I think we’d all agree that we are different people in front of our parents or children than away from them. In the presence of my parents I’m a progressive Democrat. In the presence of my mother’s parents I’m a left-leaning libertarian. In the presence of my friends I’m a democratic socialist, and all this to avoid an argument that could shatter their particular image of me, and unfortunately, one me can’t please everyone. “I survive mainly by pleasing others. You do that to get out. To get out you figure out what they want you to say and then you say it with as much skill and originality as possible and then, if they’re convinced, you get out.” Pirsig says of his son, “If I hadn’t turned on him I’d still be there, but he was true to what he believed right to the end. That’s the difference between us, and Chris knows it. And that’s the reason why sometimes I feel he’s the reality and I’m the ghost” (518). Pirsig was certainly a different person in front of Chris after a doctor told him Phaedrus was insane, but Chris didn’t like that particular self. He was having fun getting lost with his father, and that little bit of insanity was what was missing in their relationship.

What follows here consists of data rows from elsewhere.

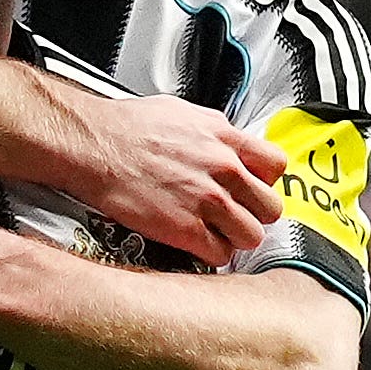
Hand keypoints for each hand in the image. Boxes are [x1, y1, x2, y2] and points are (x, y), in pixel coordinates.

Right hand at [75, 95, 285, 264]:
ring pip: (251, 236)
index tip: (252, 188)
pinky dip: (210, 254)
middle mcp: (223, 169)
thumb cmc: (126, 129)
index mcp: (225, 138)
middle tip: (235, 215)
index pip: (277, 166)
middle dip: (254, 214)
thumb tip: (226, 146)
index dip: (265, 181)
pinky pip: (220, 254)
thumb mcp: (183, 114)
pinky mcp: (185, 229)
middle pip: (270, 207)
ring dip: (235, 238)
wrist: (94, 146)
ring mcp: (207, 201)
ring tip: (215, 233)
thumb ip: (214, 134)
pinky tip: (195, 244)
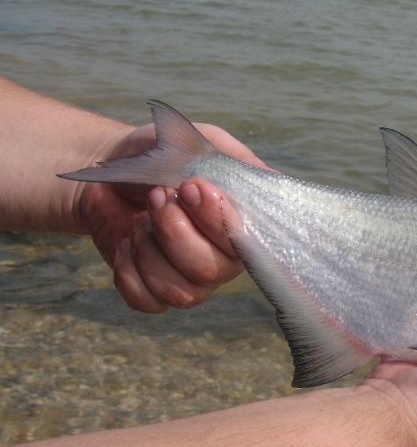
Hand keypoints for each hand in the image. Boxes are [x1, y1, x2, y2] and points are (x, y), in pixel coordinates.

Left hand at [76, 124, 268, 312]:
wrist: (113, 166)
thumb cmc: (165, 155)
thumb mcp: (203, 144)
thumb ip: (237, 162)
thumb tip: (273, 181)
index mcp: (240, 229)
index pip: (241, 243)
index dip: (215, 220)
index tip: (190, 186)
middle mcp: (221, 261)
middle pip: (208, 271)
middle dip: (174, 231)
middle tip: (156, 196)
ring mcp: (189, 282)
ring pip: (178, 291)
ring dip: (148, 250)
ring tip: (139, 219)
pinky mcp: (155, 294)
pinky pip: (147, 301)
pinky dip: (129, 272)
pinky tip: (126, 243)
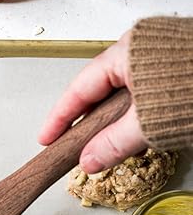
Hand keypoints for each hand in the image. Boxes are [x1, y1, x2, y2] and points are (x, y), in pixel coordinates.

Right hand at [38, 31, 147, 173]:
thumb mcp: (149, 121)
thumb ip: (116, 143)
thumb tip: (88, 162)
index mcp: (124, 53)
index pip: (78, 91)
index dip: (59, 119)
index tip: (46, 139)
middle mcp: (135, 52)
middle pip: (96, 94)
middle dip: (85, 124)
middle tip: (73, 147)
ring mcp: (153, 59)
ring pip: (117, 97)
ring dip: (112, 124)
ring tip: (109, 146)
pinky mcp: (168, 70)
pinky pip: (139, 96)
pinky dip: (131, 118)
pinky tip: (137, 134)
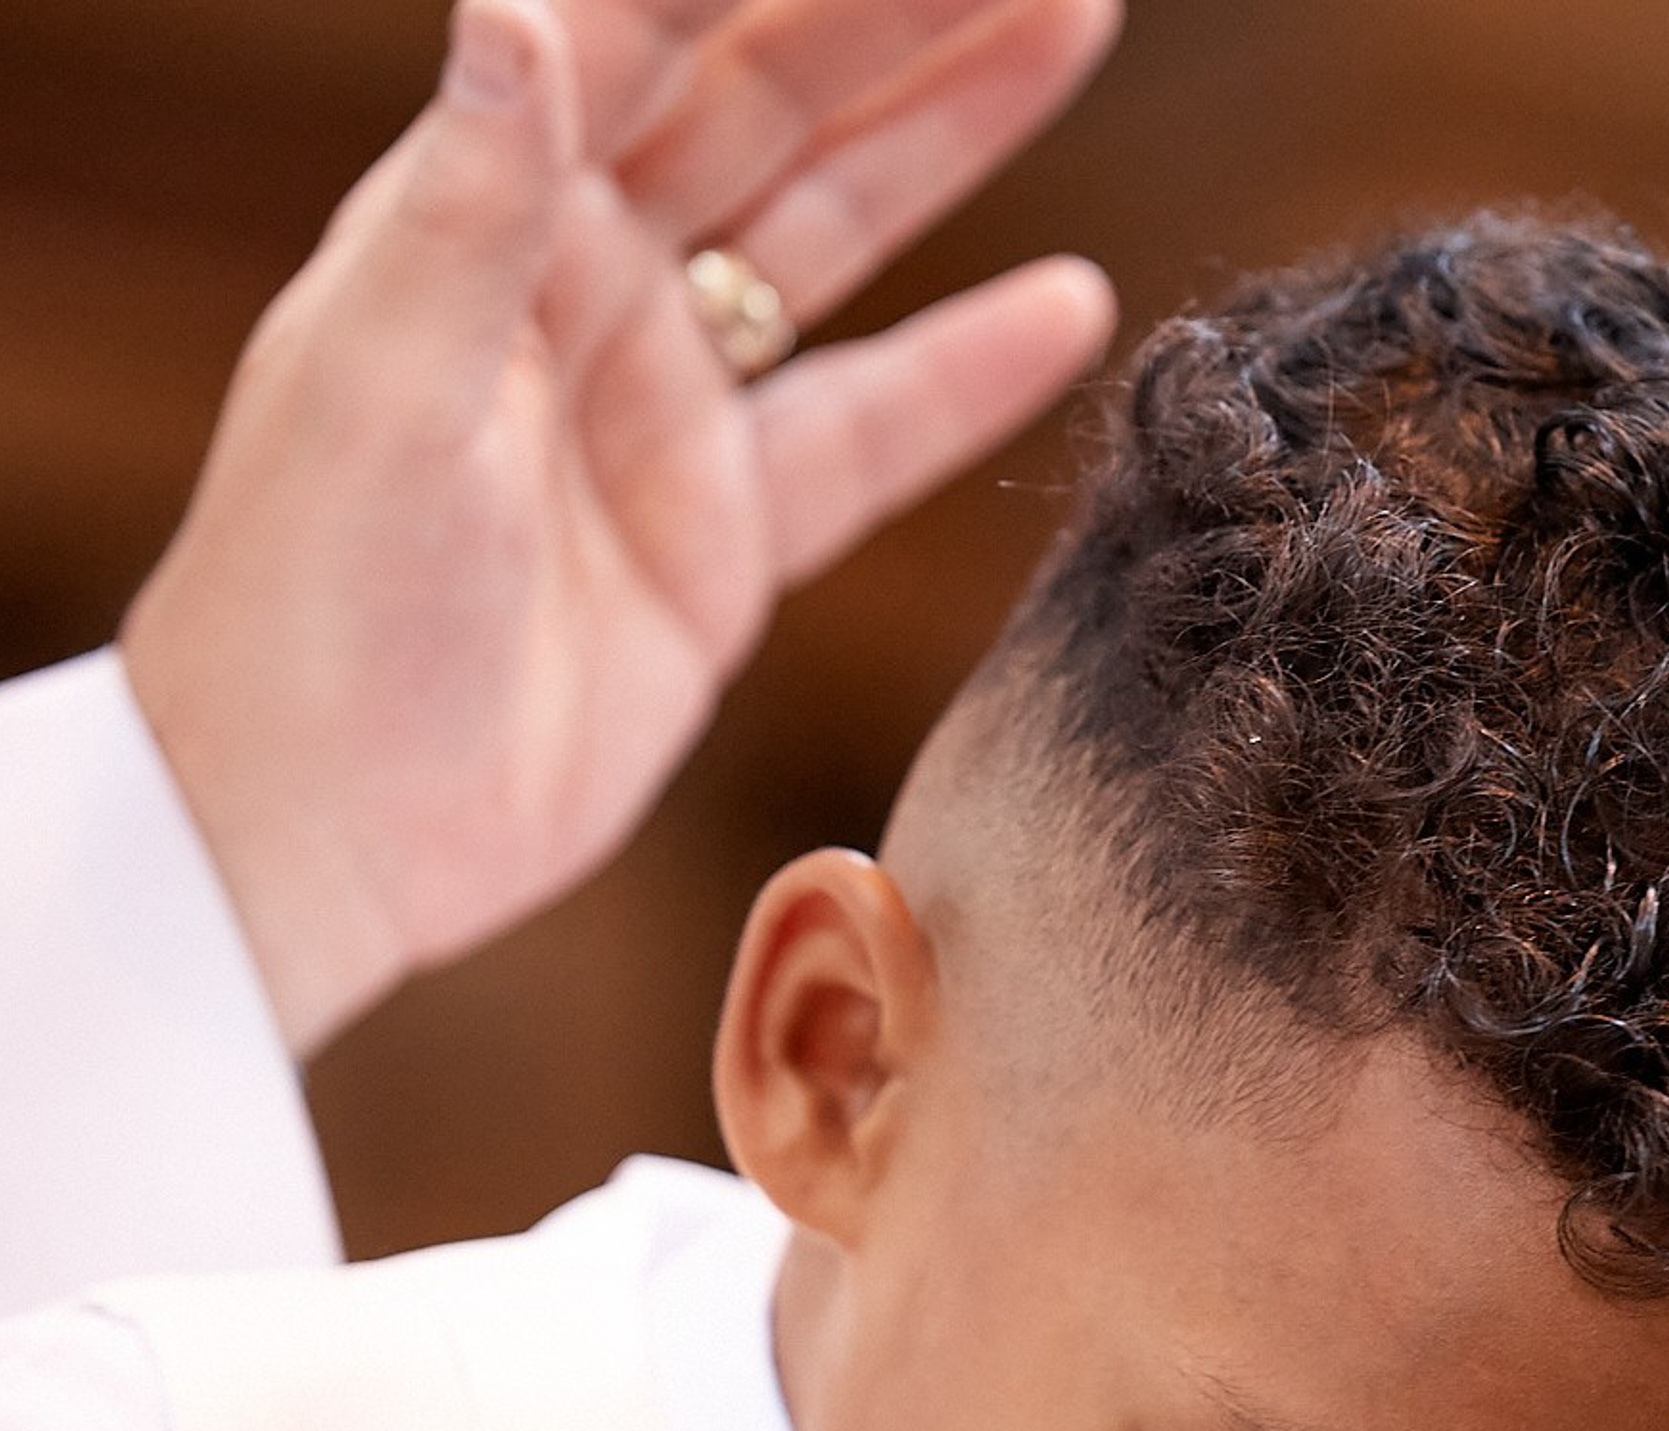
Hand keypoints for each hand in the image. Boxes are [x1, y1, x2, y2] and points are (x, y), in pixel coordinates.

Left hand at [120, 0, 1118, 1055]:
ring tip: (1070, 39)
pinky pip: (868, 435)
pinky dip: (966, 376)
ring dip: (950, 143)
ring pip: (832, 240)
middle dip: (900, 24)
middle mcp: (586, 289)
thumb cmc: (310, 602)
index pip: (648, 35)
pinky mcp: (725, 539)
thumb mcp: (379, 391)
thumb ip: (464, 208)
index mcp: (489, 216)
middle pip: (766, 110)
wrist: (333, 825)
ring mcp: (665, 412)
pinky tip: (1065, 307)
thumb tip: (517, 18)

I guess in a sense, Pirsig was right: “You point to something as having Quality and the Quality tends to go away” (438-39). Pirsig lost his Quality without a piece of Phaedrus, and Phaedrus was equally hopeless without Pirsig. In the case of Rhetoric, it lost its Quality when Phaedrus used it deceptively against the Chairman and in attempting to prove Aristotle wrong, and the dialectical method lost its Quality as soon as Phaedrus realized it was producing more questions (or hypotheses) than it was answers and it too is rhetorical, as Gross states: “The objectivity of scientific prose is a carefully crafted rhetorical invention, a nonrational appeal to the authority of reason; scientific reports are the product of verbal choices designed to capitalize on the attractiveness of an enterprise that embodies a convenient myth, a myth in which, apparently, reason has subjugated the passions” (574). If this were Mythbusters, we could say the “convenient myth” has been busted, because “the choice is never between ideology and absolute truth, but between different ideologies. Some are finally judged better (‘truer’) than others on the basis of their ability to fulfill the promises of democracy at all levels of experience – the economic, social, political, and cultural – providing an equal share of authority in decision-making and a tolerance for difference” (Berlin, 23).
So Persig ended up “truer” than Phaedrus, but without Phaedrus, Pirsig would not have been as true as he could be to Chris. I found the Afterword to be most helpful because I got to see our hero continue on his journey, and though the death of Chris must have rocked Pirsig’s world, there was no indication that Phaedrus had made a violent comeback and Pirsig fortuitously got another shot at being a Quality father – giving the Quality parts of Phaedrus and the Quality parts of Pirsig to his daughter, Nell. It seems Stanley Fish summed it up best, “It is the difference between serious and rhetorical man. It is the difference that remains” (140). Pirsig is a perfect representation of that difference, and without the difference, we are neither sane nor insane. We are simply simple. So retain some insanity for your sanity’s sake.